→ EXERCISE REQUIREMENTS:
Copy every entry exactly, but skip the pictures.

[Opening ENTRIES SUPPLIED section]

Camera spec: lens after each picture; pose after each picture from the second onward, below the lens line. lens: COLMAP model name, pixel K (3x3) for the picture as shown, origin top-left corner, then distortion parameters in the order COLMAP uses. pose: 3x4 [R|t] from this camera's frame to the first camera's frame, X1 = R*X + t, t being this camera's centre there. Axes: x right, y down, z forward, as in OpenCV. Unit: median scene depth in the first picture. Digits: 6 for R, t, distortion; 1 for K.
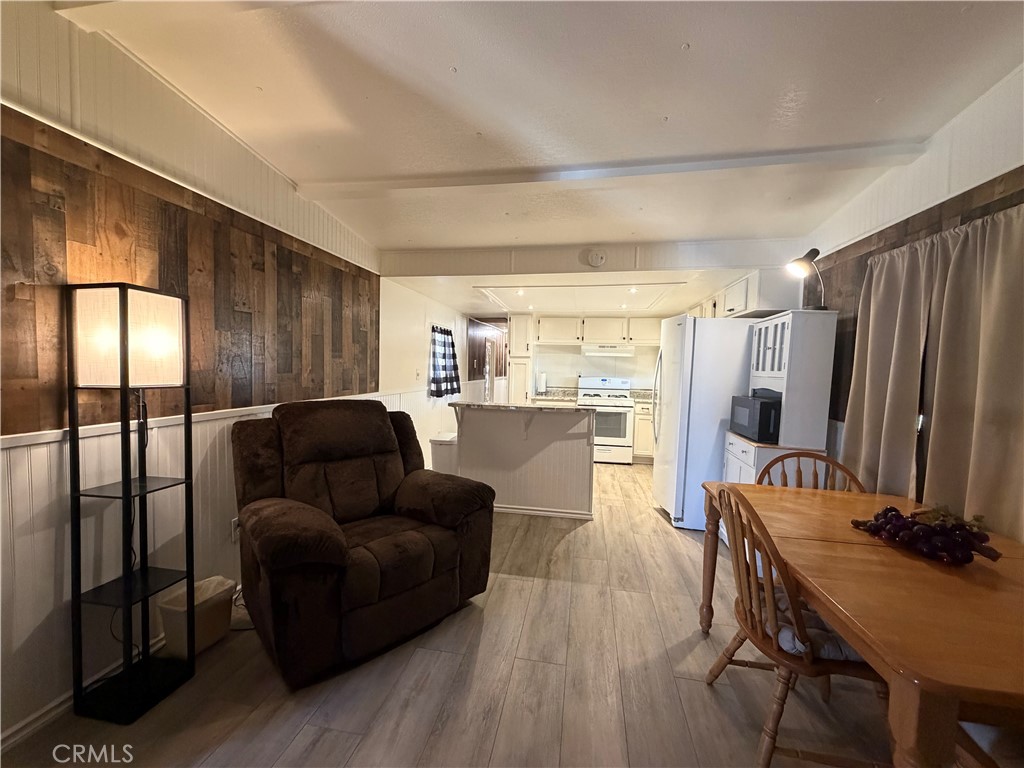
lens RADIAL K [[407.6, 0, 509.0], [0, 407.6, 386.9], [0, 0, 1]] dist [-0.000241, -0.000122]
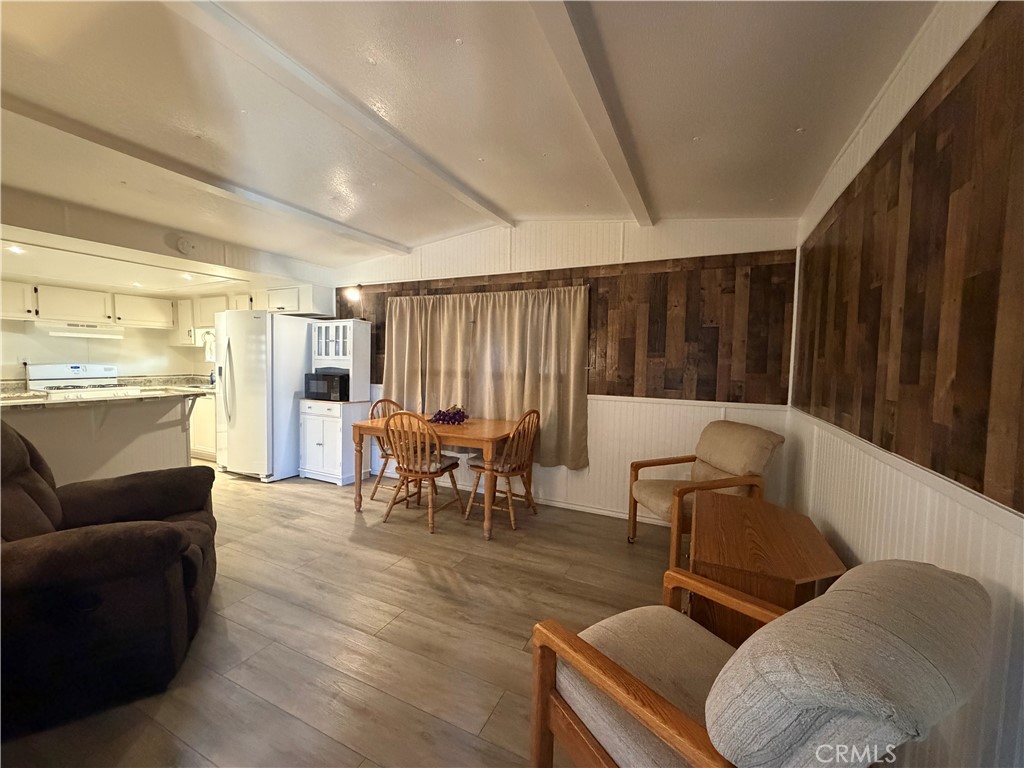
lens RADIAL K [[407.6, 0, 509.0], [0, 407.6, 386.9], [0, 0, 1]] dist [-0.000241, -0.000122]
pose [[0.255989, -0.083363, 0.963079, -0.621100], [0.039704, 0.996341, 0.075689, -0.010812], [-0.965864, 0.018862, 0.258362, -0.033651]]
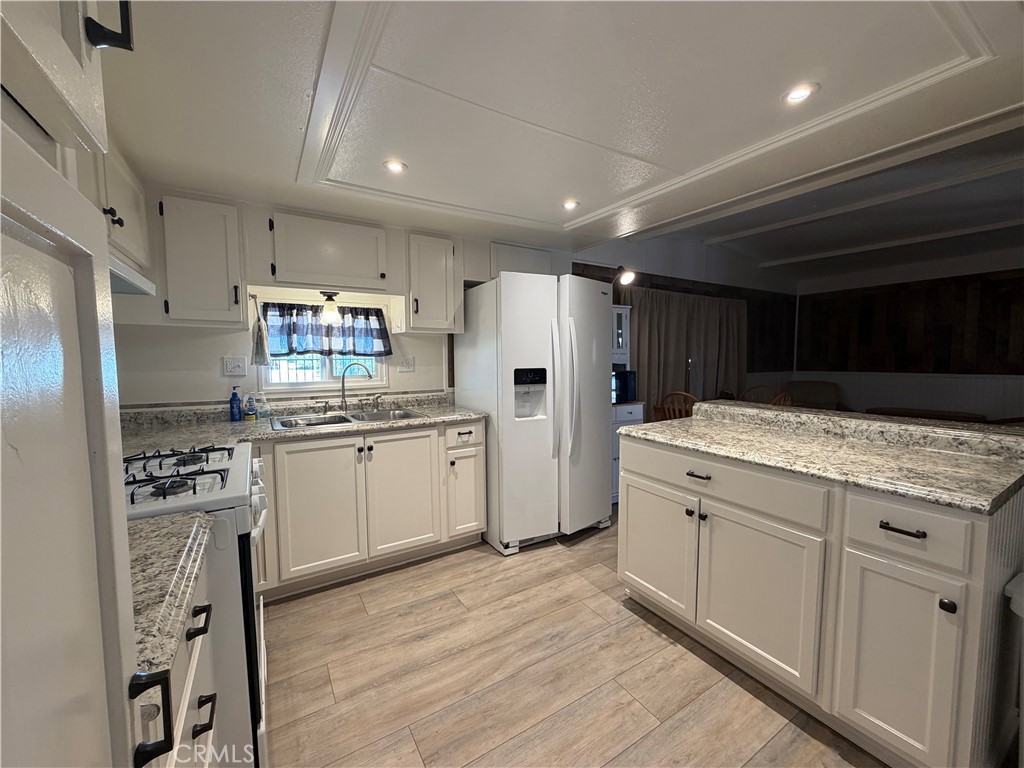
lens RADIAL K [[407.6, 0, 509.0], [0, 407.6, 386.9], [0, 0, 1]] dist [-0.000241, -0.000122]
pose [[-0.669251, -0.073125, 0.739429, -0.087864], [0.030741, 0.991569, 0.125884, -0.080307], [-0.742400, 0.106979, -0.661361, 1.862506]]
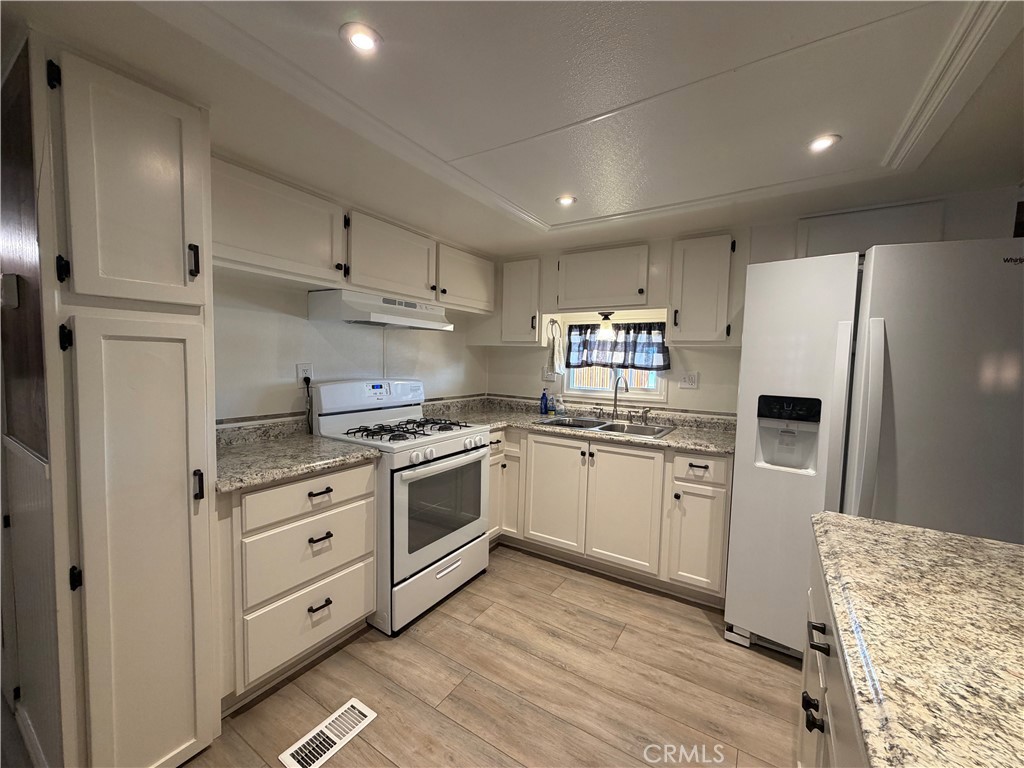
lens RADIAL K [[407.6, 0, 509.0], [0, 407.6, 386.9], [0, 0, 1]] dist [-0.000241, -0.000122]
pose [[0.376034, -0.073003, 0.923726, -0.172989], [0.031916, 0.997320, 0.065827, -0.076044], [-0.926056, 0.004728, 0.377356, 1.431257]]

[Closing ENTRIES SUPPLIED section]

→ ANSWER BELOW:
Camera spec: lens after each picture; pose after each picture from the second onward, below the lens line. lens: COLMAP model name, pixel K (3x3) for the picture as shown, origin top-left corner, then distortion parameters in the order COLMAP uses. pose: 3x4 [R|t] from this camera's frame to the first camera's frame, X1 = R*X + t, t being this camera's centre there. Axes: x right, y down, z forward, as in OpenCV. Unit: median scene depth in the first picture. Digits: 6 for R, t, distortion; 1 for K.
lens RADIAL K [[407.6, 0, 509.0], [0, 407.6, 386.9], [0, 0, 1]] dist [-0.000241, -0.000122]
lens RADIAL K [[407.6, 0, 509.0], [0, 407.6, 386.9], [0, 0, 1]] dist [-0.000241, -0.000122]
pose [[0.255989, -0.083363, 0.963079, -0.621100], [0.039704, 0.996341, 0.075689, -0.010812], [-0.965864, 0.018862, 0.258362, -0.033651]]
lens RADIAL K [[407.6, 0, 509.0], [0, 407.6, 386.9], [0, 0, 1]] dist [-0.000241, -0.000122]
pose [[-0.669251, -0.073125, 0.739429, -0.087864], [0.030741, 0.991569, 0.125884, -0.080307], [-0.742400, 0.106979, -0.661361, 1.862506]]
lens RADIAL K [[407.6, 0, 509.0], [0, 407.6, 386.9], [0, 0, 1]] dist [-0.000241, -0.000122]
pose [[0.376034, -0.073003, 0.923726, -0.172989], [0.031916, 0.997320, 0.065827, -0.076044], [-0.926056, 0.004728, 0.377356, 1.431257]]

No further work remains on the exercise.